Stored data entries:
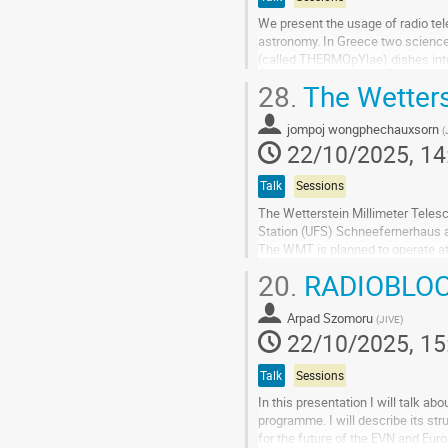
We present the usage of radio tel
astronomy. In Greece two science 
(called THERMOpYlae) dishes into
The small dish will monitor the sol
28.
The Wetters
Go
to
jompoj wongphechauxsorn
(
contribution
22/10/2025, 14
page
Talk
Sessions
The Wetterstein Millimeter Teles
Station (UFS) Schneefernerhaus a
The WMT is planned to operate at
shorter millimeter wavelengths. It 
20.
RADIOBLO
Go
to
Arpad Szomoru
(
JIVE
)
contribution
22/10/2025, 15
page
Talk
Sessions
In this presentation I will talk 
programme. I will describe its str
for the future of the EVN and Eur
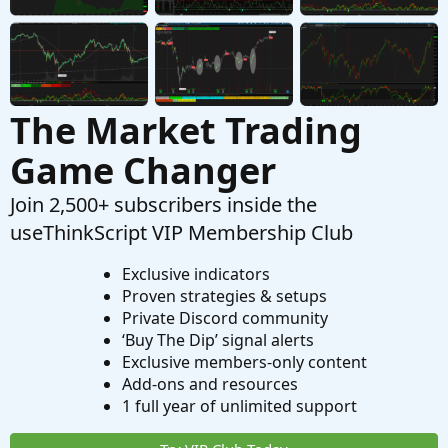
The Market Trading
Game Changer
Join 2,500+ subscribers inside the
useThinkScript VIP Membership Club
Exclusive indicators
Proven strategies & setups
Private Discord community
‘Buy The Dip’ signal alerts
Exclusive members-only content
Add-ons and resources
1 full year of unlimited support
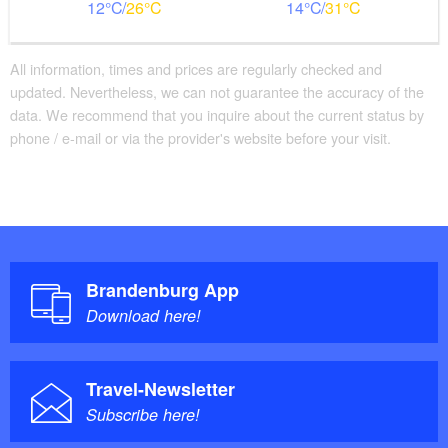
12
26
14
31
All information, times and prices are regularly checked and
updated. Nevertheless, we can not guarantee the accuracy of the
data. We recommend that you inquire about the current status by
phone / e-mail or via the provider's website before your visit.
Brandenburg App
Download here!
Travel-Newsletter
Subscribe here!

Work to be completed: Starting at the line that contains "Add-ons and resources", please write out each line through the last line of the data, both ends included, and keep pictures out of the copy.

Answer section:
Add-ons and resources
1 full year of unlimited support
12
26
14
31
All information, times and prices are regularly checked and
updated. Nevertheless, we can not guarantee the accuracy of the
data. We recommend that you inquire about the current status by
phone / e-mail or via the provider's website before your visit.
Brandenburg App
Download here!
Travel-Newsletter
Subscribe here!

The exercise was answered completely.